Here's an example of file upload for a specific file type (this one is for pdf files)

from sanic import Sanic
from sanic.response import json
from pathlib import os
from datetime import datetime


app = Sanic()

config = {}
config["upload"] = "./tests/uploads"



@app.route("/upload", methods=['POST'])
def post_json(request):
    if not os.path.exists(config["upload"]):
        os.makedirs(config["upload"])
    test_file = request.files.get('file')
    file_parameters = {
        'body': test_file.body,
        'name': test_file.name,
        'type': test_file.type,
    }
    if file_parameters['name'].split('.')[-1] == 'pdf':
        file_path = f"{config['upload']}/{str(datetime.now())}.pdf"
        with open(file_path, 'wb') as f:
            f.write(file_parameters['body'])
        f.close()
        print('file wrote to disk')

        return json({ "received": True, "file_names": request.files.keys(), "success": True })
    else:
        return json({ "received": False, "file_names": request.files.keys(), "success": False, "status": "invalid file uploaded" })

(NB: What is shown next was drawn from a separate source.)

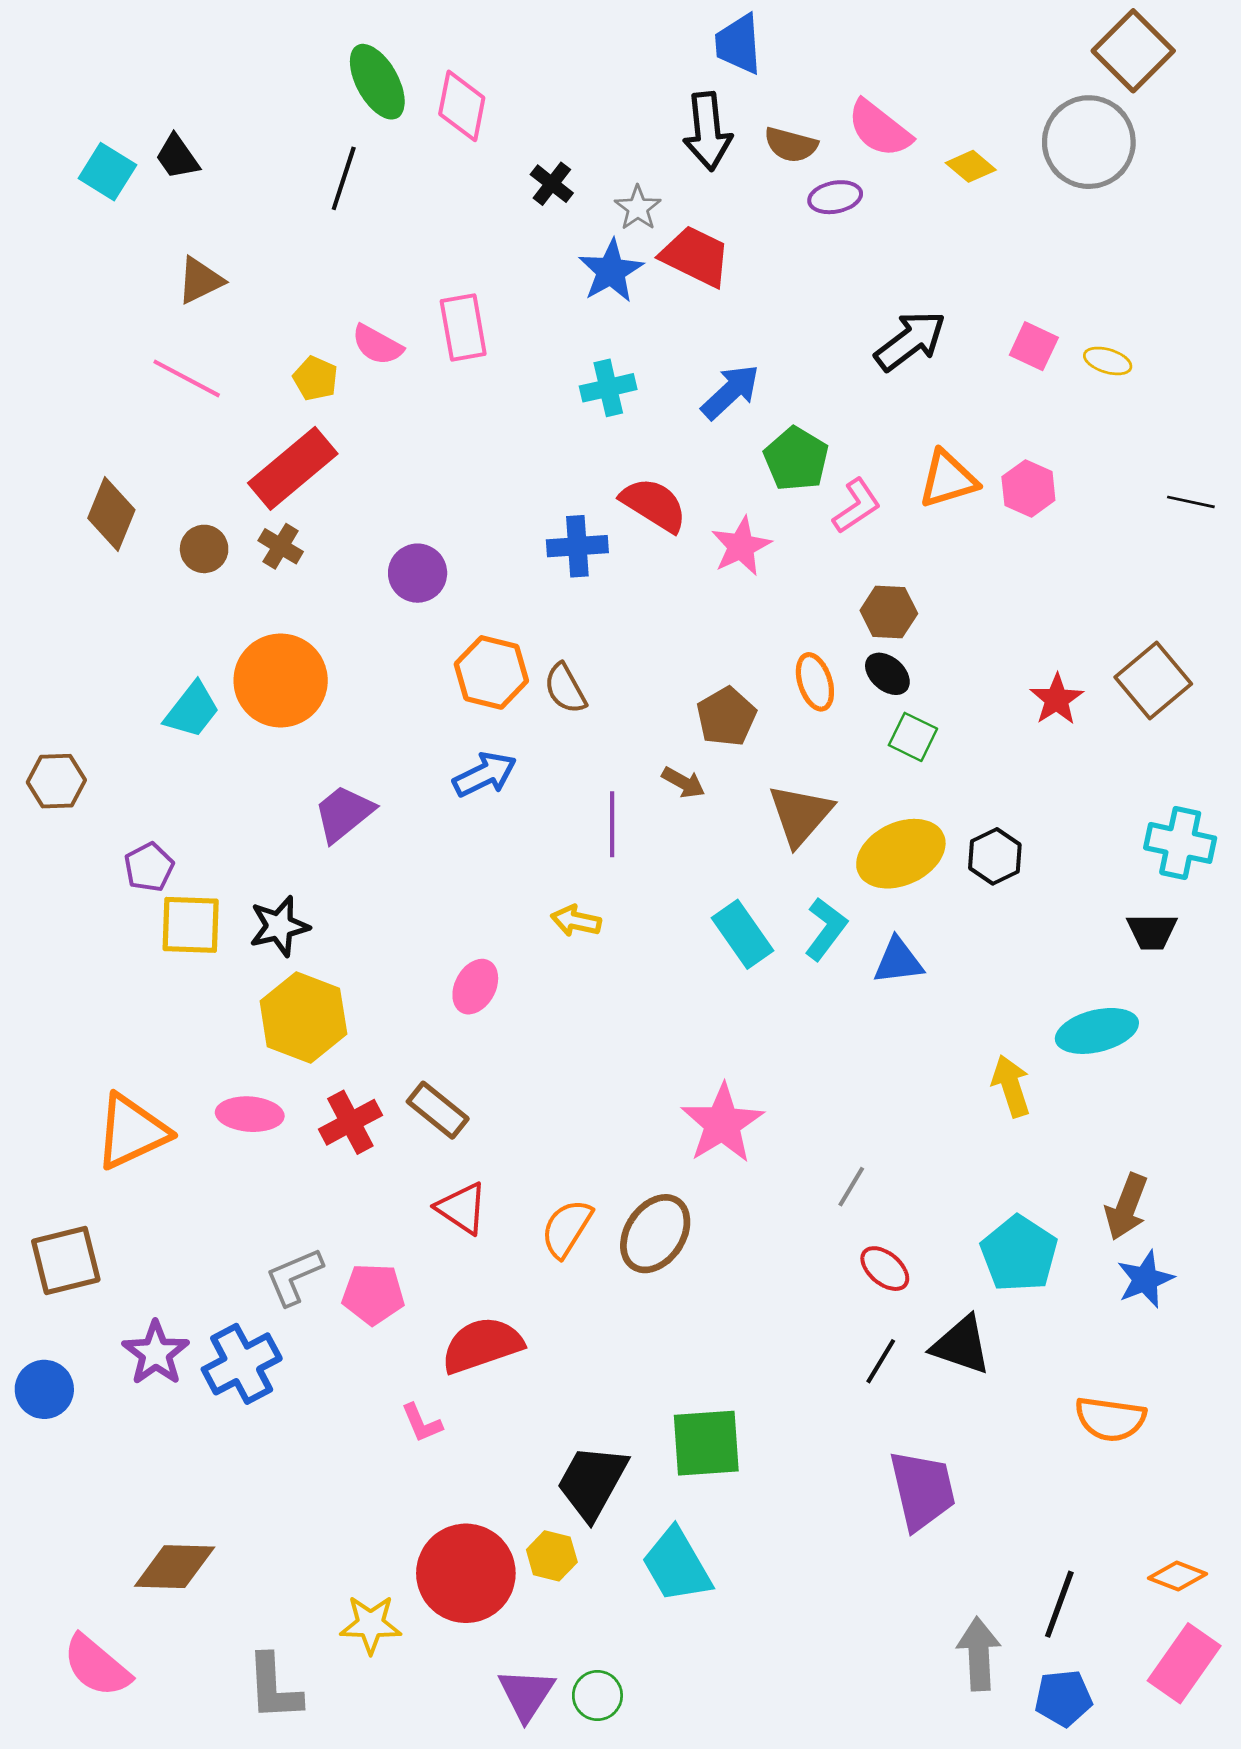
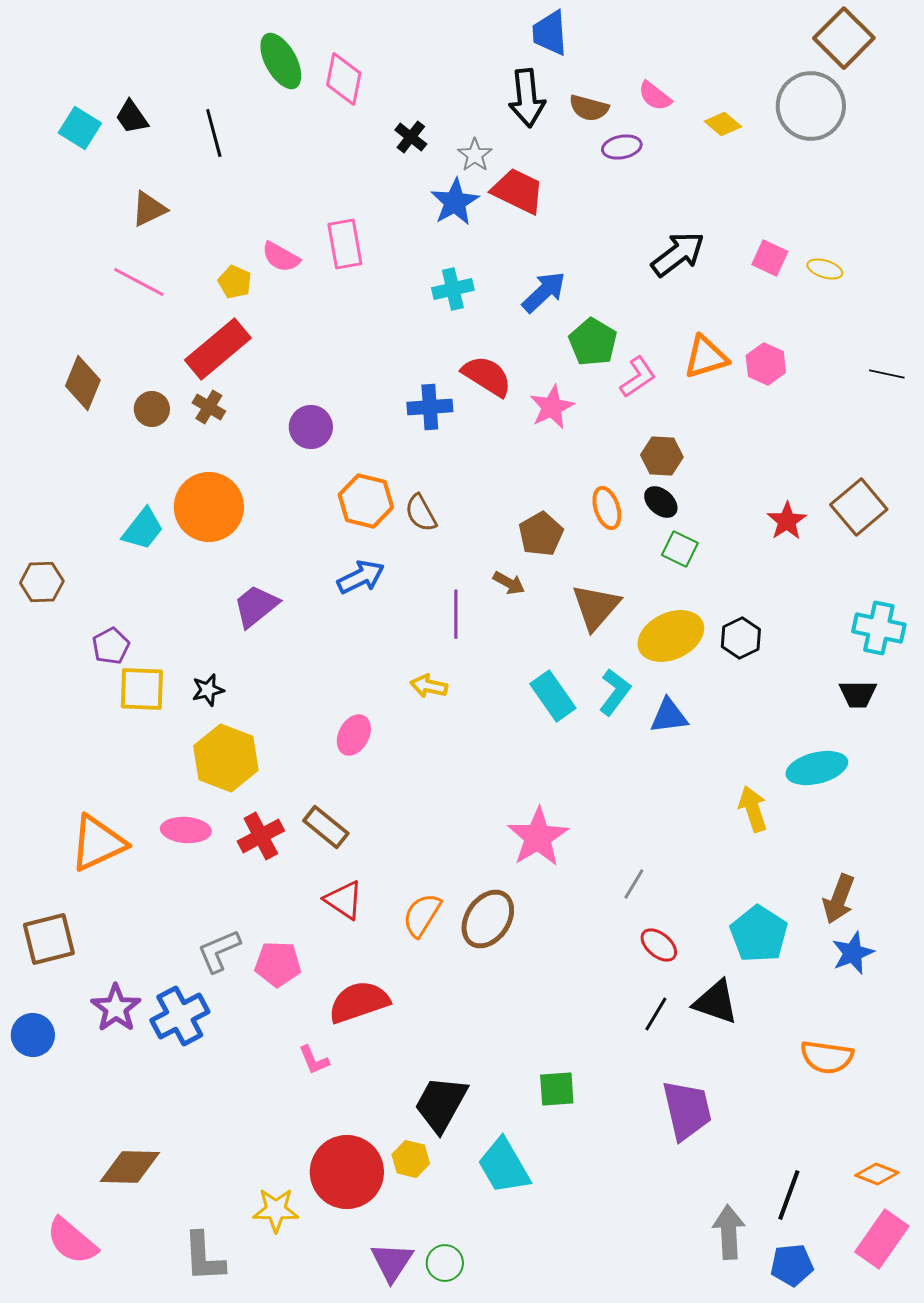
pink semicircle: (879, 129) -> (655, 96), size x0.7
black line: (344, 178) -> (214, 133), moved, turned -33
black star: (279, 926) -> (208, 690), size x0.7
green square: (706, 1443) -> (557, 1089), moved, size x0.7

For examples on other request types, refer official docs (https://sanic.readthedocs.io/en/latest/sanic/request_data.html)

1

The above answers ignore the necessary existence of html files. Also there are some bugs out there. Now I post my answer that works on my machine.

The code combines sanic as well as html.

import asyncio

from sanic import Sanic
from sanic.response import html, file, text
from sanic.request import Request

import os
app = Sanic('something')

@app.route("/")
async def index(request: Request):
    return html("""
        <form action="/upload" method="post" enctype="multipart/form-data">
            <input type="file" name="file">
            <input type="submit" value="Upload">
        </form>
    """)

@app.route("/upload", methods=["POST"])
async def upload(request: Request):
    file_ = request.files.get("file")
    return await file((os.getcwd() + '/tempdir/some_file_feedback.csv'),  filename="your_match.pdf")

if __name__ == "__main__":
    app.run(host="0.0.0.0", port=6000)

The above not only receives uploaded file, but also gives back response in another file. Hope this helps for many people.